The other world of Edvard Grieg is the very private world of his piano works.

It luckily was a world with enormous potential for financial gain, and Grieg was fortunate to live at a moment in Scandinavia where the growing music publishing and piano manufacturing industries were rapidly expanding thanks to a growing demand for music for the home.

When inclement winter weather and limited finances made it difficult or nearly impossible for a growing middle-class family to attend a public concert it was always possible for mother to sit at the piano and accompany the fine amateur baritone whom she had married in one of the easier songs of Edvard Grieg, the sheet music for which she had purchased in a Peters edition at a reasonable price.

And if father could not carry a tune, well then there was always that piano reduction of a Grieg song that she had worked on long and hard to master at the piano she had brought as part of her dowry.

Salon music, these days scoffed at by snobs and critics thrived in both the humbler homes and the mansions of the wealthy Norwegians in Oslo and Bergen and Christiania, and Edvard Grieg became a favored guest in the musical salons of his native land and in those of Copenhagen and Stockholm and Leipzig, side by side with Wagnerian transcriptions by Liszt and ditties by Rossini played by other artists.

But not for an instant should Grieg be labeled a salon figure!
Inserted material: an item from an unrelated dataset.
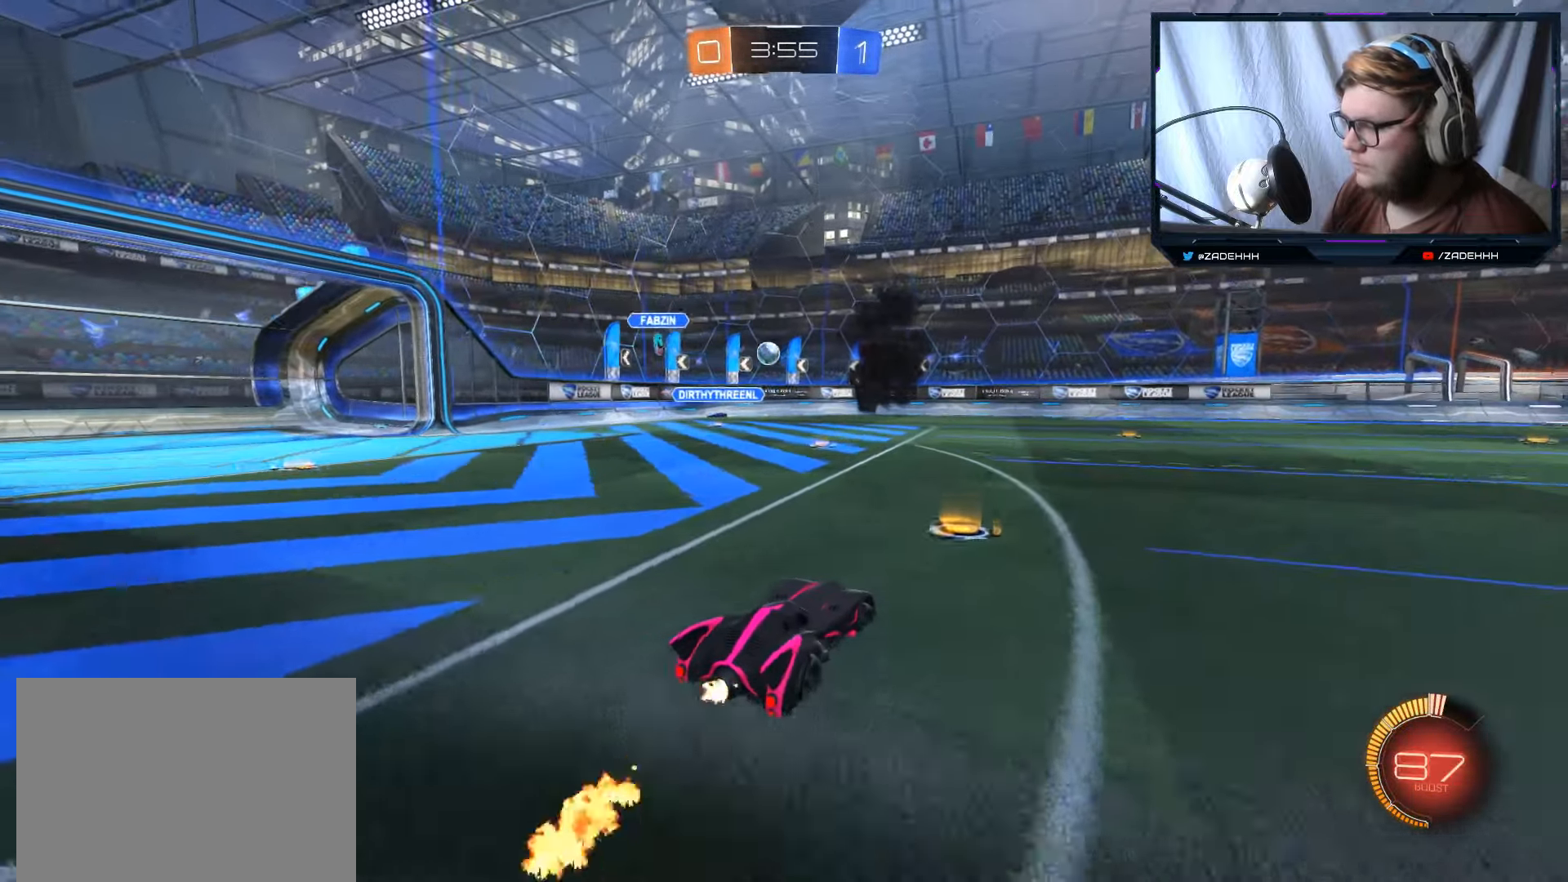
{"buttons": ["R2"], "left_stick": "left", "right_stick": "center", "events": [[234, "B", "down"], [467, "left_stick", "left"], [501, "B", "up"]]}
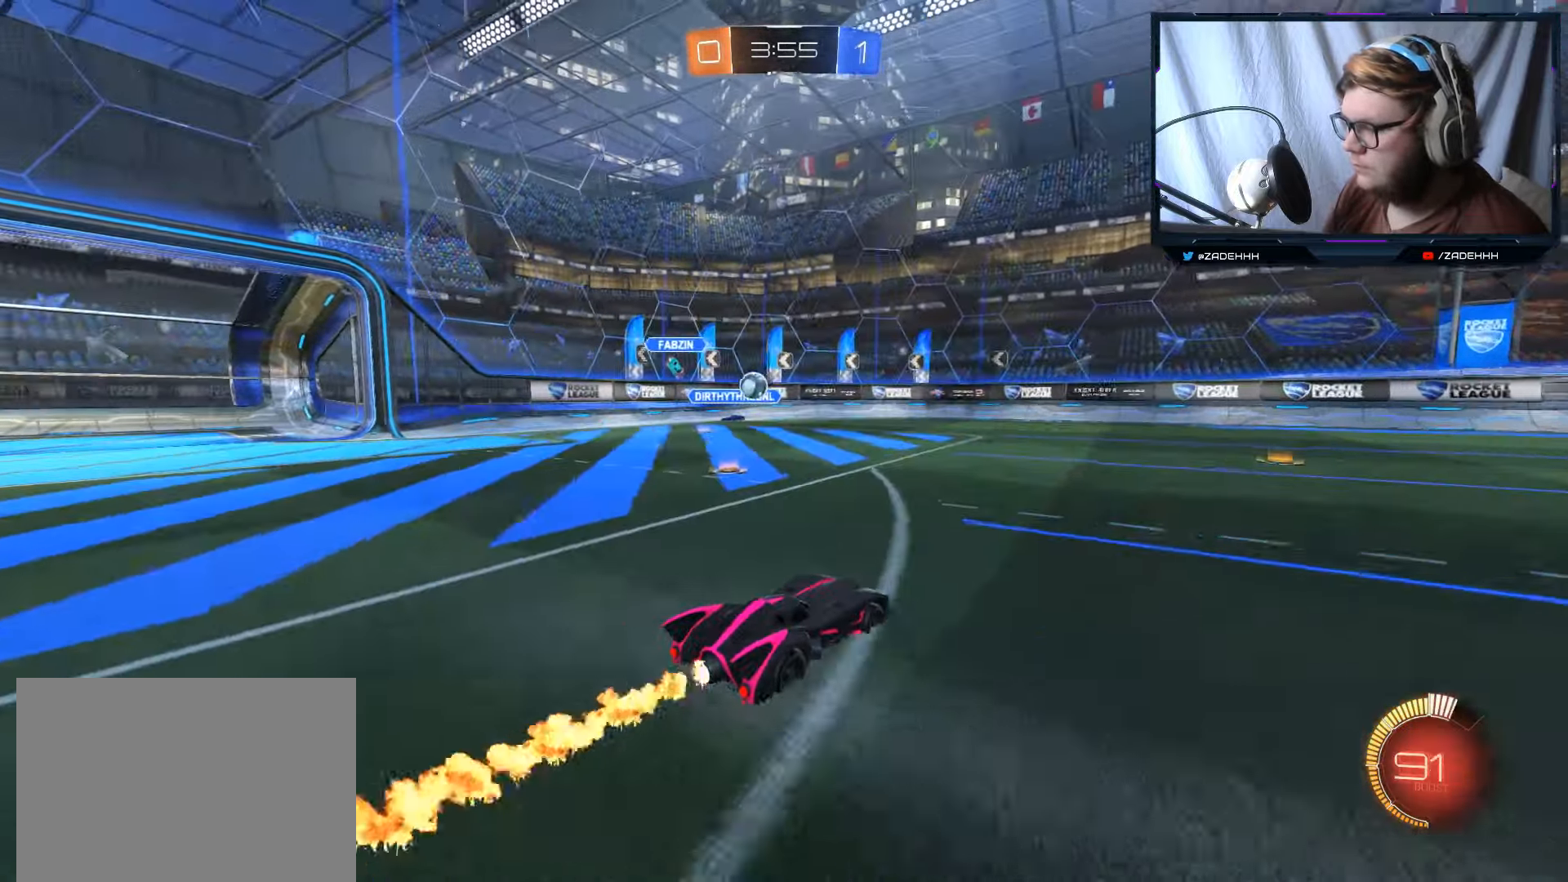
{"buttons": ["R2"], "left_stick": "left", "right_stick": "center", "events": []}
He was nothing of the sort but an immensely gifted musical miniaturist and poet with the uncanny ability to get to the very core of a poetic text, as the formidable Norwegian pianist Ingunn Adland so perceptively points out in her insightful liner notes to the CD Songs Without Words.

In eighteen vignettes from opus 41, opus 52 and the early opus 3, “Poetiske tonebilder” Ingunn Adland takes the listener through the grief of Vuggesang, the impassioned declaration of love in Jeg elsker dig, the doleful Modersong, and the joyful, the rapturous,  and the reflective.

She does so with impeccable technique, immense musicality, accurate musicianship, and great poetic sensibility.

On a recent visit to Grieg’s Troldhaugen in Bergen we were treated to a recital by Ms. Adland played on the very piano that the composer played when he lived out the rest of his life in the company of his beloved Nina.

It is a memory that we will carry for the rest of our life and that is replicated in this gorgeous CD with spot-on engineering by Arne Wilhelmsen, in the hands and soul of Ingunn Adland, a great pianist and artist.